Même si Célie voit aussi d’autres causes. «Nous vivons plus vite et repoussons rapidement les émotions difficiles et les expériences de perte», dit-elle. « Cela peut certainement engendrer des problèmes psychologiques, notamment pour un enfant sur trois qui ne vit plus avec ses deux parents. Les filles ont alors tendance à jouer la fille parfaite alors qu’elles ne sont pas dans un bon état émotionnel. Les garçons sont plus susceptibles de canaliser leur peur, leur colère ou leur insécurité vers un comportement dur, un comportement de fuite ou un mur autour d’eux. Les filles ont un plus grand besoin de connexion et d’être entendues. Si cela ne se produit pas, les problèmes psychologiques surgiront plus rapidement.»
Ingrid De Jonghe, psychothérapeute et fondatrice de Tejo, qui propose des thérapies gratuites et anonymes pour les jeunes, n’est pas non plus surprise. « Un jeune sur deux ne se sent pas bien », affirme-t-elle. « Tejo a été fondée il y a quatorze ans pour offrir un accompagnement accessible et surtout préventif. Mais de plus en plus de jeunes ayant des problèmes graves et complexes viennent vers nous. Les trois quarts sont des filles. Ils parlent plus facilement que les garçons, ce qui veut dire qu’ils viennent plus vite vers nous. Parfois, ils ont même une image d’eux-mêmes absente. Ils suivent une star sur les réseaux sociaux de manière si obsessionnelle et s’identifient si fortement à elle qu’ils ne savent plus qui ils sont. Les réseaux sociaux signifient également une comparaison constante avec les autres, ce qui provoque beaucoup de troubles.»
Le psychologue pour enfants Klaar Hammenecker aide également de plus en plus d’adolescentes. « Être adolescent est toujours difficile, mais désormais les adolescents ont une double tâche. Appartenir à votre groupe d’amis physique, mais aussi en ligne. Les filles en particulier sont occupées 24 heures sur 24. Les garçons sont plus susceptibles de jouer au ballon », dit-elle. « Les adolescents ont effectivement besoin des médias sociaux pour s’intégrer, mais les recherches montrent qu’à partir d’un certain niveau, ils provoquent des plaintes telles que la peur de ne pas s’intégrer et des problèmes d’image de soi. »
Ne détourne pas le regard
Les experts soulignent que cette histoire concerne tout le monde. « Nous n’allons pas résoudre ce problème avec une aide simplement plus professionnelle. Nous travaillons sur un livre à ce sujet avec le message de ne pas détourner le regard. Le voisin qui voit que la fille d’à côté ne se sent pas bien peut aussi dire beaucoup en indiquant qu’elle est là », explique De Jonghe.
Une véritable attention, donner aux enfants et aux jeunes le sentiment d’être vraiment aimés et de ne pas vouloir tout résoudre immédiatement à leur place sont également des conseils d’experts. Hammenecker : « Prenez les adolescents au sérieux. Ne vous moquez pas de leurs problèmes, ne les rejetez pas, mais essayez vraiment de voir la situation à travers leurs yeux. Faites-leur sentir que vous êtes là pour eux.

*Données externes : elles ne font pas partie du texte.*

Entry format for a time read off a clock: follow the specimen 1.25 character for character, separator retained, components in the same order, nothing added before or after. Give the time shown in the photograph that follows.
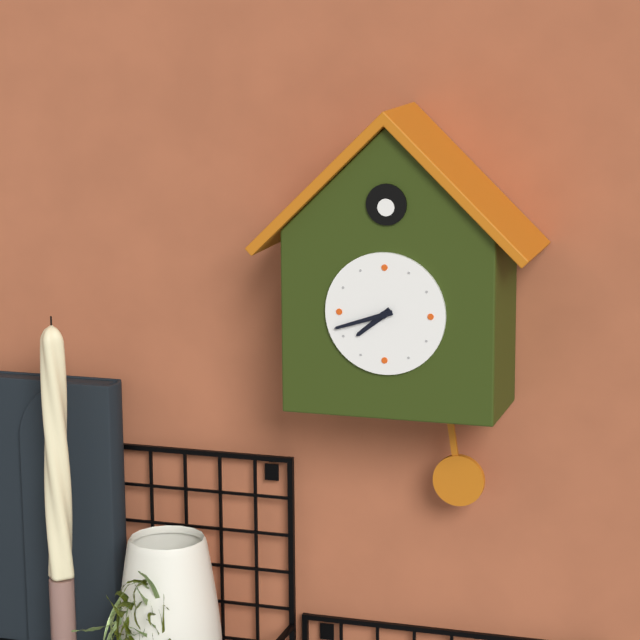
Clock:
7.42
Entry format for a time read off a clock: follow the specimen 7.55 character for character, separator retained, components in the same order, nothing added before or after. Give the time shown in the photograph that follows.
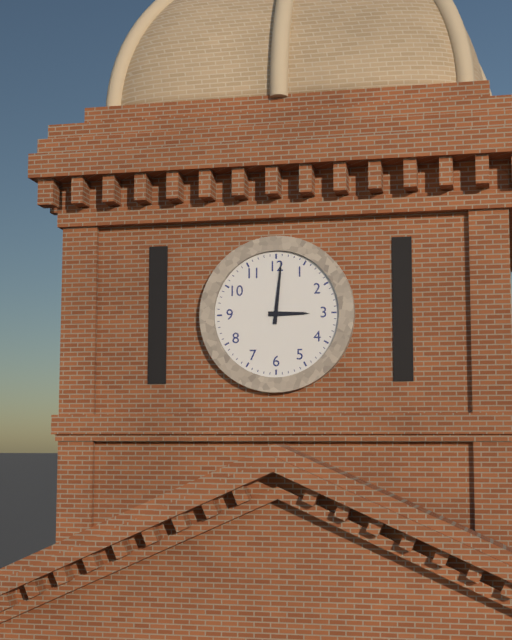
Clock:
3.01
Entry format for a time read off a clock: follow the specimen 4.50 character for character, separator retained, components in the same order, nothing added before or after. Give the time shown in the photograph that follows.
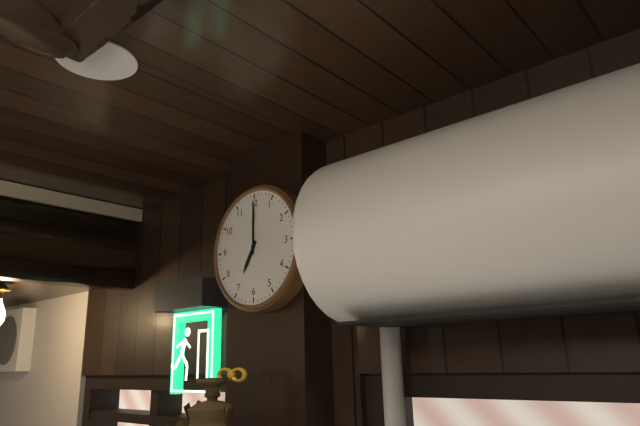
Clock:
7.00
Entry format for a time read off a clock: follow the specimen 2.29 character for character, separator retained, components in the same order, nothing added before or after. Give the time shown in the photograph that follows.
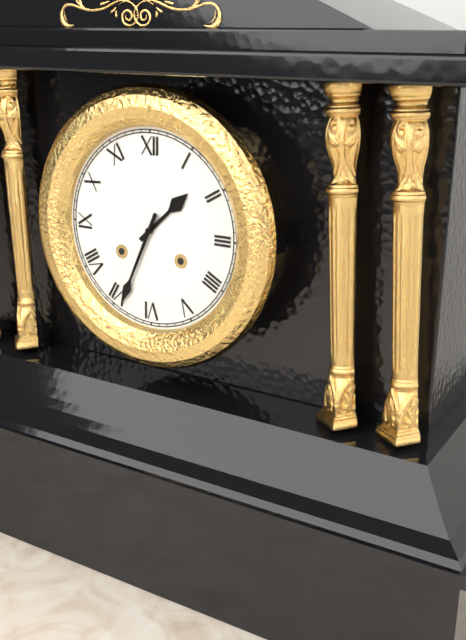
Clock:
1.34
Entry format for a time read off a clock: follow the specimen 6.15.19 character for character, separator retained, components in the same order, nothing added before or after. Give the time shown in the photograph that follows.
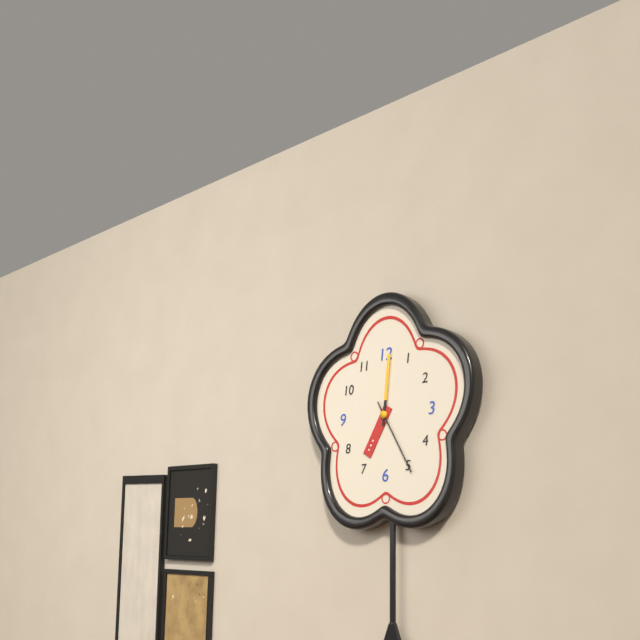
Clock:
7.01.25
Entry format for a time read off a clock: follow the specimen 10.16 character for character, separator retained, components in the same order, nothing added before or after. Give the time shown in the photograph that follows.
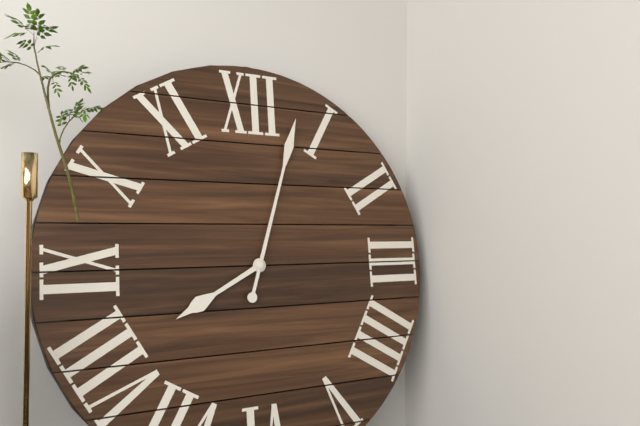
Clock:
8.03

L’histoire de Lotte montre que les choses peuvent bien se passer. « Les choses se sont améliorées avec le temps et j’ai ensuite commencé à suivre une formation pour adultes à mon rythme », dit-elle. « Petit à petit, je me suis amélioré par moi-même. Ce n’est qu’à l’âge de 19 ans que j’ai reçu un diagnostic d’autisme. Cet autisme a conduit à ce trouble de l’alimentation. Mais cela n’est souvent pas observé chez les filles. Quand j’ai réalisé cela, toutes les pièces du puzzle se sont assemblées.